This week’s object is a favorite of Tina Oldknow, Curator of Modern Glass
One of my favorite works in the contemporary collection is a 1992 wall piece by Larry Bell, titled Window Bkd #6, that was acquired by the Museum in 1994.
In the 1960s, Bell broke new ground in contemporary sculpture with his illusionistic glass boxes and large-scale glass sculptures. Living and working in southern California, he was one of a group of avant-garde artists exploring Minimalism and light and space in sculpture. His works were executed in plate glass that was made highly reflective with thin coatings of vaporized metal.
During the American Studio Glass movement’s first decade, few American artists attempted to work with glass in large scale. While Harvey Littleton, Dale Chihuly, Marvin Lipofsky and other American studio glass pioneers were learning how to blow glass and to treat it sculpturally, other artists, such as Bell, Christopher Wilmarth, and Lucas Samaras, were manipulating commercial plate glass and mirror. To studio glass artists, the work of these sculptors was important for the way in which the material was approached.

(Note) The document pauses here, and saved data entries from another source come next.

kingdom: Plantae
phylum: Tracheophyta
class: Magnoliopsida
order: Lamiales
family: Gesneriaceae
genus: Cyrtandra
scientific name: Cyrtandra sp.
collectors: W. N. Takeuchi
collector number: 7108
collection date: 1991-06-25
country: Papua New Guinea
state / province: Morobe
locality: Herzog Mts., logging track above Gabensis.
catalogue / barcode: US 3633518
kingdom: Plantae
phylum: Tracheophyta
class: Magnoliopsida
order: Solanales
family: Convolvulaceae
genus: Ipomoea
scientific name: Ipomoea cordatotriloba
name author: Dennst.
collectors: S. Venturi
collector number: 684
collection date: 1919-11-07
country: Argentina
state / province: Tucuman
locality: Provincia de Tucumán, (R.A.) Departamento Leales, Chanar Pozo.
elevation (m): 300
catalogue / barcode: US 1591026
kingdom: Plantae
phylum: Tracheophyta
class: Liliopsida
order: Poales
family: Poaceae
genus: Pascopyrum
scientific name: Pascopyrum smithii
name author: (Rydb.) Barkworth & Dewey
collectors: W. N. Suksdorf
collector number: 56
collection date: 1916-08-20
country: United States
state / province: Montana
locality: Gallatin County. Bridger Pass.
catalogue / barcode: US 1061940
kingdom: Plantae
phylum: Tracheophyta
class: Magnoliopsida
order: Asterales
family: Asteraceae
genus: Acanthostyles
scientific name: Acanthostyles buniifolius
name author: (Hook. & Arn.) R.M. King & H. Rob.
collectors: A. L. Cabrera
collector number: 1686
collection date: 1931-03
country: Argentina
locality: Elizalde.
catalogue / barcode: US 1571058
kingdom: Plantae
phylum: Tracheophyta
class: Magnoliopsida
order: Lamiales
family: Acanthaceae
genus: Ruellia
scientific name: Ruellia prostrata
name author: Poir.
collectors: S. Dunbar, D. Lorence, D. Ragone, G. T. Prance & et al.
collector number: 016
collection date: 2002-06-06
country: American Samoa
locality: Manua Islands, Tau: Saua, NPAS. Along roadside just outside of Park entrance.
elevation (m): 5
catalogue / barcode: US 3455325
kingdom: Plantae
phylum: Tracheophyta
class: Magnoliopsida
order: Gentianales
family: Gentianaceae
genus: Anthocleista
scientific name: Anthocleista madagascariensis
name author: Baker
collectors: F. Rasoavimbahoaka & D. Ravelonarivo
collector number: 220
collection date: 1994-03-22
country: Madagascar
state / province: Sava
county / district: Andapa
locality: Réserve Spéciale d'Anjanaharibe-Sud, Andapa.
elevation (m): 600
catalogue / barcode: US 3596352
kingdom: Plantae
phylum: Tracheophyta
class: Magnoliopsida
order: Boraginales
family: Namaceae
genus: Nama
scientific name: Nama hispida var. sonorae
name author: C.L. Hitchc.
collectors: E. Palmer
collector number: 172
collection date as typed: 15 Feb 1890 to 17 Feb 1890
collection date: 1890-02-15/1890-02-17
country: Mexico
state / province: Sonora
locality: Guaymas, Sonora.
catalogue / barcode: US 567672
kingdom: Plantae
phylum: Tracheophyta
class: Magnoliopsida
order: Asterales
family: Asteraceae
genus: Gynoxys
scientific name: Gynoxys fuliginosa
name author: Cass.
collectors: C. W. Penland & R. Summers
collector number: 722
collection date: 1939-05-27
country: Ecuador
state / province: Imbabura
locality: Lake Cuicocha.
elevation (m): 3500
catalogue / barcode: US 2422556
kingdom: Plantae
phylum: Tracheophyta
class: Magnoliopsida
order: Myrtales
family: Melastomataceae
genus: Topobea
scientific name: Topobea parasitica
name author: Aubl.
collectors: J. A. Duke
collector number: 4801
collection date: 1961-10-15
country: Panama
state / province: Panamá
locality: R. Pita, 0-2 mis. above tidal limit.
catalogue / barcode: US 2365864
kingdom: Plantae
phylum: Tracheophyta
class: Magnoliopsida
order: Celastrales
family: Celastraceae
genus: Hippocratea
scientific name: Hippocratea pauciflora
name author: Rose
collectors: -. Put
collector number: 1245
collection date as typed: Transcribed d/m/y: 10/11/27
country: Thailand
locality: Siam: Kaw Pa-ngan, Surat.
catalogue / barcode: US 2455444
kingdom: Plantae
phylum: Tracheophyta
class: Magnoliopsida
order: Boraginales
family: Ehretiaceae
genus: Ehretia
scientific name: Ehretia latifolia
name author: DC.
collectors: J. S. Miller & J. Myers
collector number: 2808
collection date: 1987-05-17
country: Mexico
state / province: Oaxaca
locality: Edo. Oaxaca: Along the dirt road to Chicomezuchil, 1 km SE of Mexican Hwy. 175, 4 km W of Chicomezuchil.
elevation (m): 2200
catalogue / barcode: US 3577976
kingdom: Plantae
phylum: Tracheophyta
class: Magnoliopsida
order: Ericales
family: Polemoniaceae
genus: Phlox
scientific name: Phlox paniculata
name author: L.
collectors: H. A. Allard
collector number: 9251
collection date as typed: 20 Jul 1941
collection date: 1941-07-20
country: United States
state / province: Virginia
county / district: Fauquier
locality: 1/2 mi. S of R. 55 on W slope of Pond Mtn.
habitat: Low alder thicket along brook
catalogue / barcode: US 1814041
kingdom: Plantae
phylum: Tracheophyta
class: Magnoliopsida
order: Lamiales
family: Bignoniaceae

In Window Bkd #6, vaporized metals create a reflective surface that manipulates light and space. Light shifts and refracts among the particles on the vacuum-coated surface, causing the colors to iridesce from gold or silver to blue or violet. The glass is surrounded by a thick frame of black denim, which absorbs light. For Bell, the behavior of reflected and absorbed light is the subject of this work, as is the ability of the reflective layers of glass to create space.